Bekanntlich gilt die Straßenverkehrsordnung („StVO“) für Straßen mit öffentlichem Verkehr, das sind für den Fußgänger- oder Fahrzeugverkehr bestimmte Landflächen. Skipisten sind daher keine „Straßen“ und gelten die Vorrangregeln der StVO für sie grundsätzlich nicht. Streitpunkt des Verfahrens war es nun, ob ein „STOPP“-Schild eine Vorrangssituation schafft und ob deshalb die Verpflichtung besteht „Vorrang“ zu geben.
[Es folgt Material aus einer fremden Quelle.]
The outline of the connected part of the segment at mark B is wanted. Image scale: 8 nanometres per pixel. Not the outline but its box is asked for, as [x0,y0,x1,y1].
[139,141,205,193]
Kollision im Kreuzungsbereich
Im Bereich einer Pistenkreuzung sind der Kläger und der Beklagte – beide auf Skiern – frontal zusammengestoßen. Beide Pisten verlaufen zunächst (getrennt) parallel zueinander und dann in einer Links- bzw. Rechtskurve aufeinander zu. In beiden Annäherungsbereichen waren Warnhinweise auf die Pistenkreuzung aufgestellt, die mit den Worten „LANGSAM – SLOW“ ein langsames Fahren fordern. Auf der vom Beklagten benutzten Piste war zusätzlich auch das Schild „STOPP“ (Vorrangzeichen laut StVO) aufgestellt.
Unmittelbar vor der Kollision fuhr der Kläger einen Rechtsbogen, zeitgleich orientierte sich der Beklagte auf seiner Piste nach links. Er sah, dass sich der Kläger auf Kollisionskurs näherte, schätzte dies aber – obwohl er bemerkte, dass der Kläger nicht in Fahrtrichtung blickte – nicht als kritisch ein. Etwa 10 m vor dem Kläger versuchte der Beklagte noch auszuweichen. Der Kläger bemerkte den Beklagten erst 1 bis 2 m vor der Kollision, konnte aber keinerlei Abwehrhandlung mehr setzen.
Der Kläger forderte nun Schadenersatz und behauptete, das Alleinverschulden am Unfall sei vom Beklagten zu vertreten. Dies begründet er damit, dass der Beklagte auf Grund des „STOPP“-Schildes verpflichtet gewesen wäre, vor der Kreuzung anzuhalten.
Verpflichtet ein „STOPP“-Schild zum Anhalten?
Das Gericht hat zunächst festgehalten, dass laut FIS-Regeln jeder Wintersportler verpflichtet ist, sich so zu verhalten, dass er niemanden gefährdet. Eine verbindliche Vorrangregelung auf Skipisten – wie sie der Kläger fordert – wäre allerdings nicht umsetzbar, da sich dabei z. B. das Problem stellt, dass eine Vorrangsituation nicht immer erkennbar ist: Im Straßenverkehr ist die Beschilderung so aufgestellt, dass sie die Verkehrssituation eindeutig klarstellt; auch bewegen sich Fahrzeuge auf vorgegebenen Fahrbahnen. Beides ist beim Skilauf nicht der Fall (ständige Änderung der Fahrtrichtung, Fahrspuren verlaufen „kreuz und quer“). Weiters würde ein Wintersportler, der vor einem „STOPP„-Schild stehenbleibt, die Gefahr von „Auffahrunfällen“ mit nachfolgenden Benützern vergrößern. Solche Vorrangzeichen schaffen daher eher zusätzliche Probleme, als dass sie Kreuzungen entschärfen. Daher musste der Beklagte nach Ansicht der Gerichte vor dem Schild nicht stehenbleiben.
Aufmerksamkeit ist gefordert!
Beide Skifahrer waren bei der Annäherung an die Kreuzung zur Aufmerksamkeit und Beobachtung der anderen Piste verpflichtet. Selbst wenn man annehmen würde, dass das „STOPP“-Schild den Beklagten zu einer erhöhten Aufmerksamkeit verpflichtet hätte, steht fest, dass auch der Kläger unaufmerksam gefahren ist: Er beobachtete den „entgegenkommenden Verkehr“ überhaupt nicht. Der Beklagte wiederum erkannte zwar den Kollisionskurs, reagierte aber nicht ausreichend darauf. Da beide unaufmerksam aufeinander zufuhren, hat das Gericht entschieden, dass sie den Unfall zu gleichen Teilen verschuldet haben.
Diese Entscheidung ist auch aus Sicht der Pistenbetreiber zu begrüßen: Ein zu großer „Schilderwald“ schafft Verwirrung und erhöht die Gefahr von Kollisionen. Wäre das Gericht der Meinung, dass z. B. solche „STOPP“-Schilder verbindlich sind, müssten sie an jeder Pistenkreuzung aufgestellt werden, um die Pistensicherungspflicht zu erfüllen.